## Exercise brief
Give the lines again, unchanged, starting with the line containing "ID-355: none -> present" and ending with the last line of the data below.

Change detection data
--------------------------------------------------

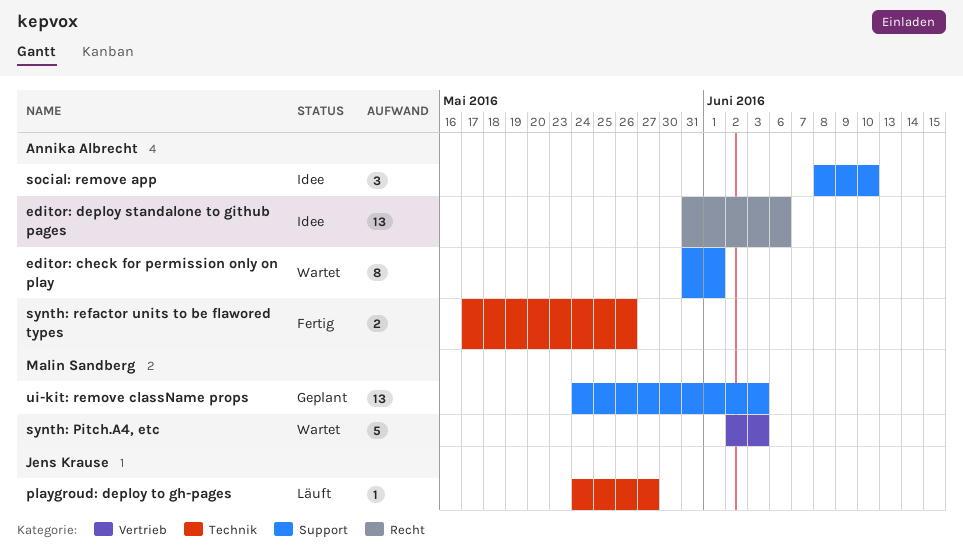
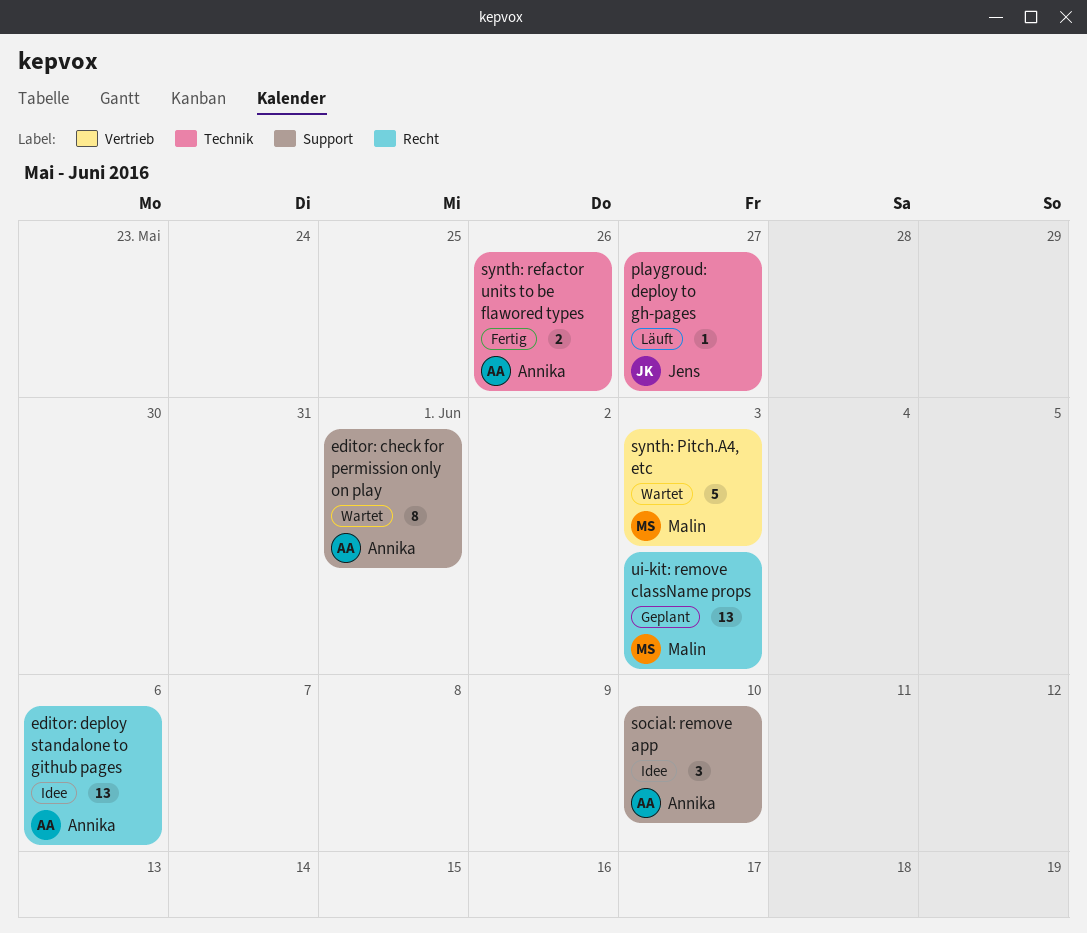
ui-kit: remove className props, label: Support -> Recht

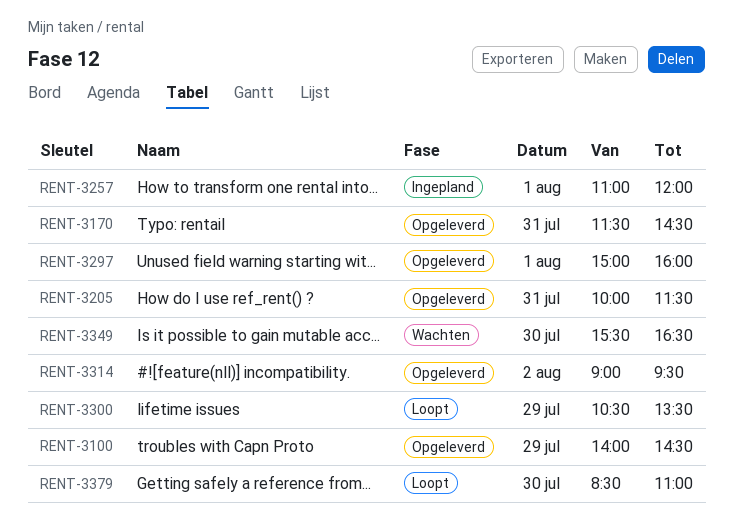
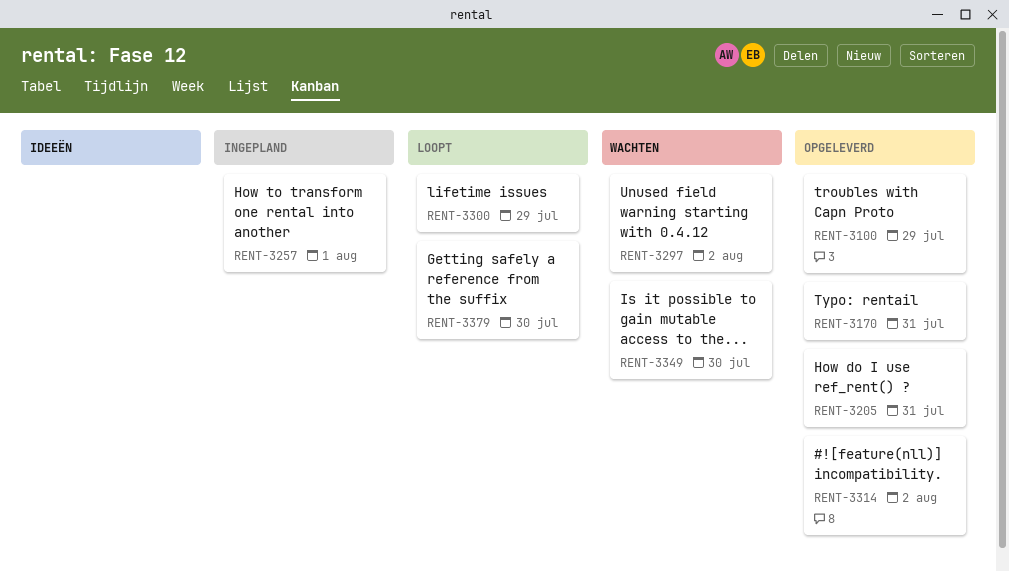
RENT-3297, status: Opgeleverd -> Wachten
RENT-3297, day: Aug 1 -> Aug 2

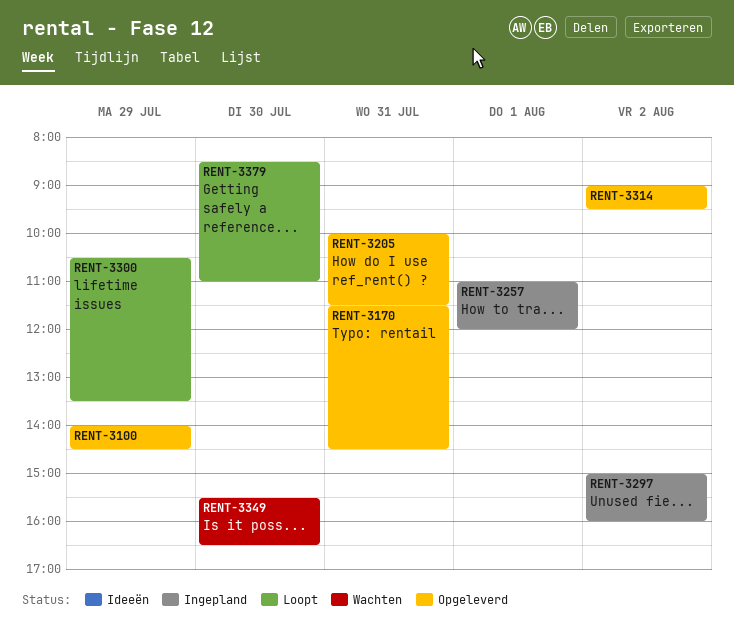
RENT-3297, status: Wachten -> Ingepland

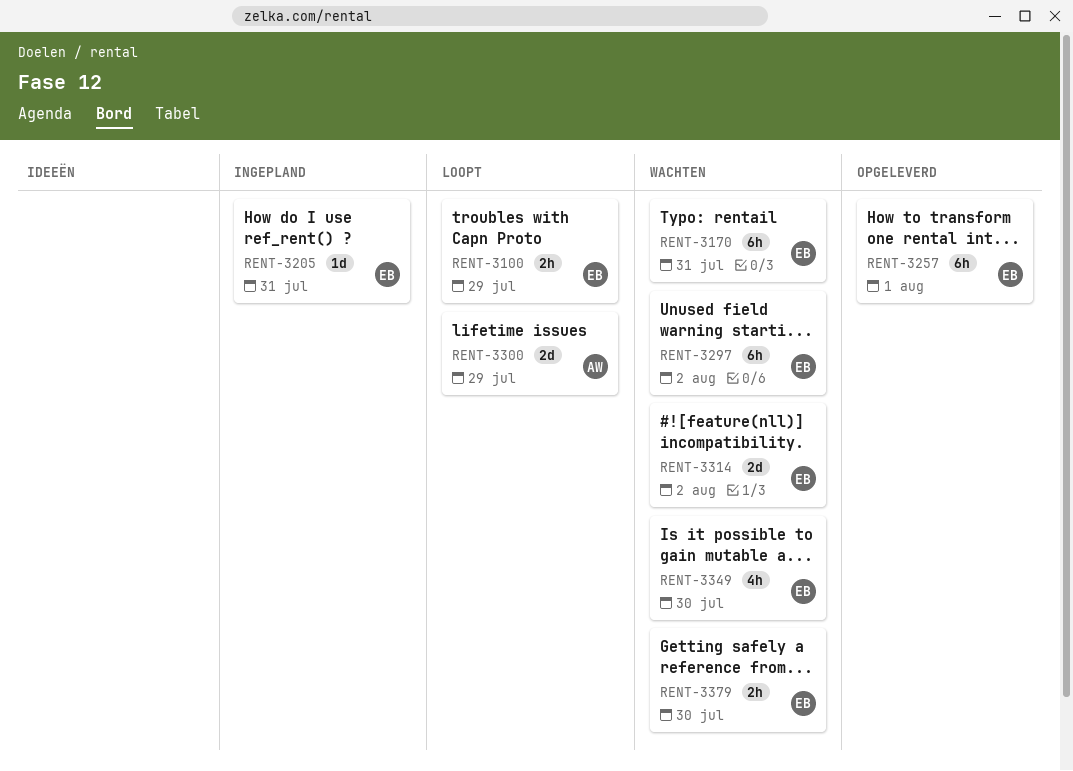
RENT-3100, status: Opgeleverd -> Loopt
RENT-3170, status: Opgeleverd -> Wachten
RENT-3205, status: Opgeleverd -> Ingepland
RENT-3257, status: Ingepland -> Opgeleverd
RENT-3297, status: Ingepland -> Wachten
RENT-3314, status: Opgeleverd -> Wachten
RENT-3379, status: Loopt -> Wachten

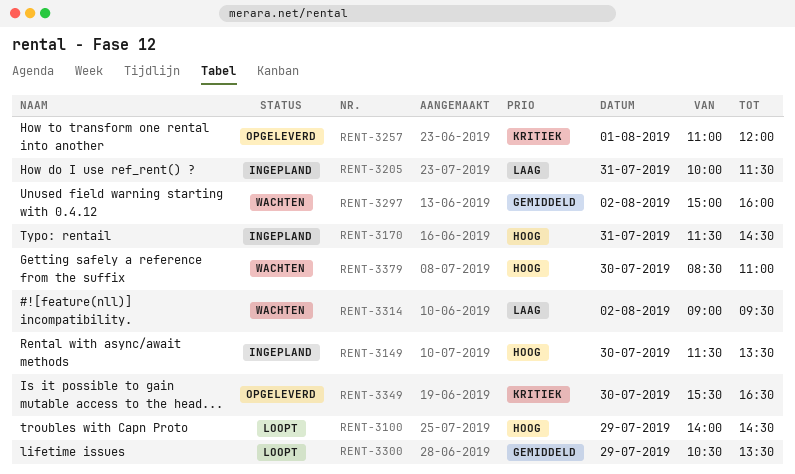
RENT-3149: none -> present
RENT-3170, status: Wachten -> Ingepland
RENT-3349, status: Wachten -> Opgeleverd

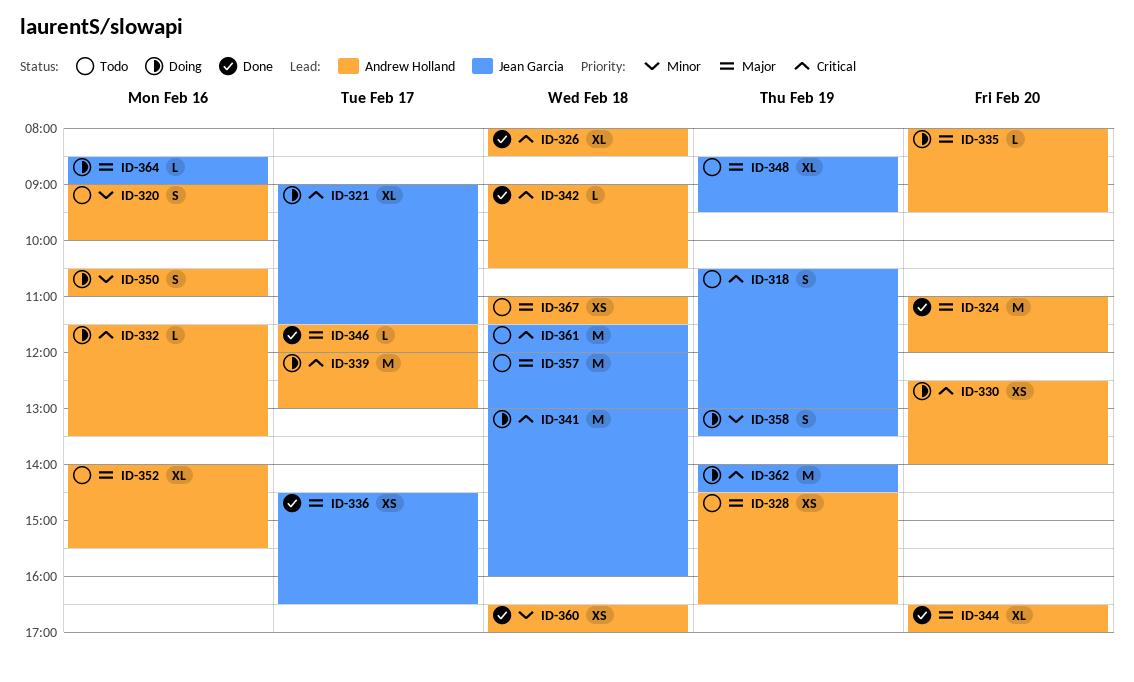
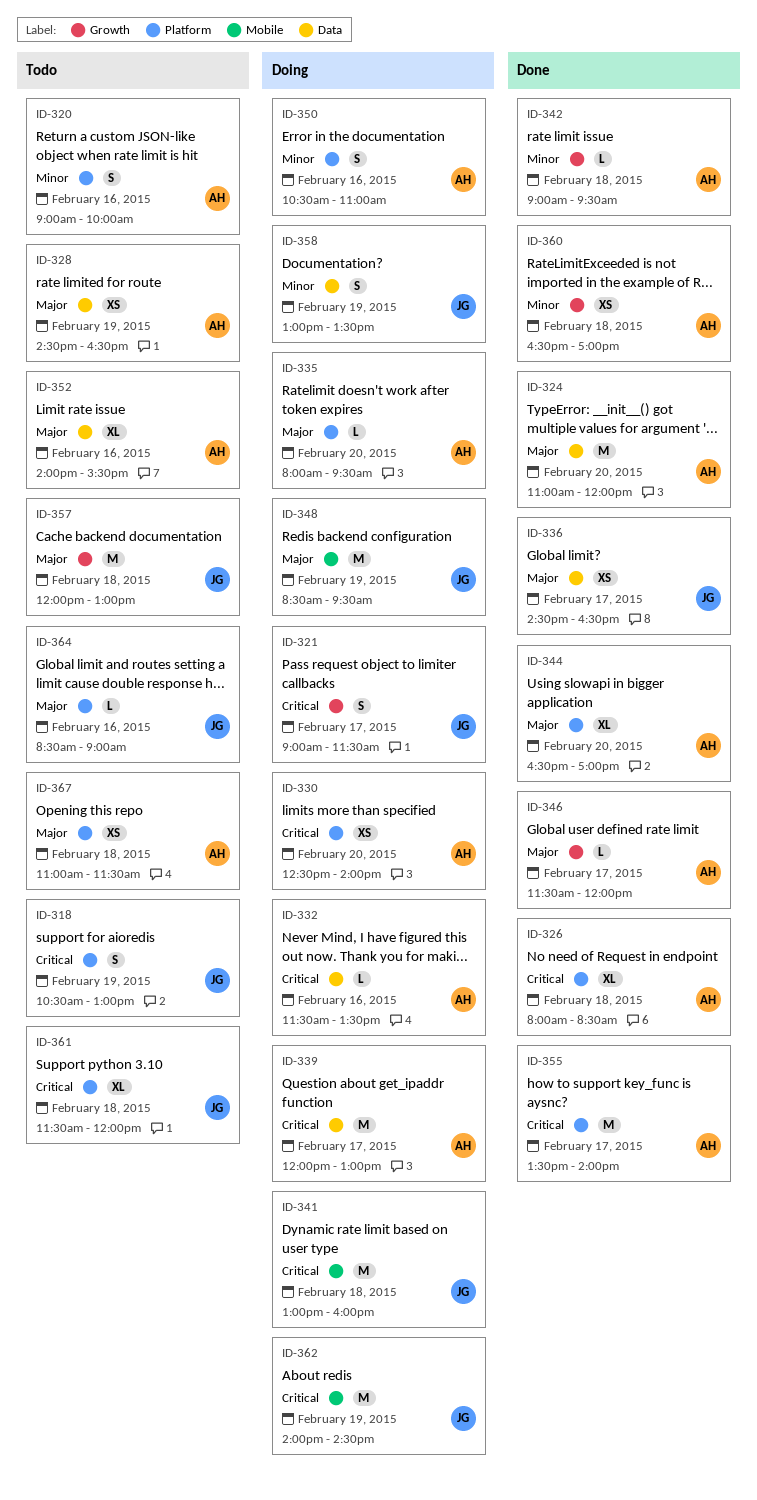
ID-321, estimate: XL -> S
ID-342, priority: Critical -> Minor
ID-342, ends: 10:30 -> 09:30
ID-348, status: Todo -> Doing
ID-348, estimate: XL -> M
ID-355: none -> present
ID-361, estimate: M -> XL
ID-364, status: Doing -> Todo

--------------------------------------------------

## Final answer
ID-355: none -> present
ID-361, estimate: M -> XL
ID-364, status: Doing -> Todo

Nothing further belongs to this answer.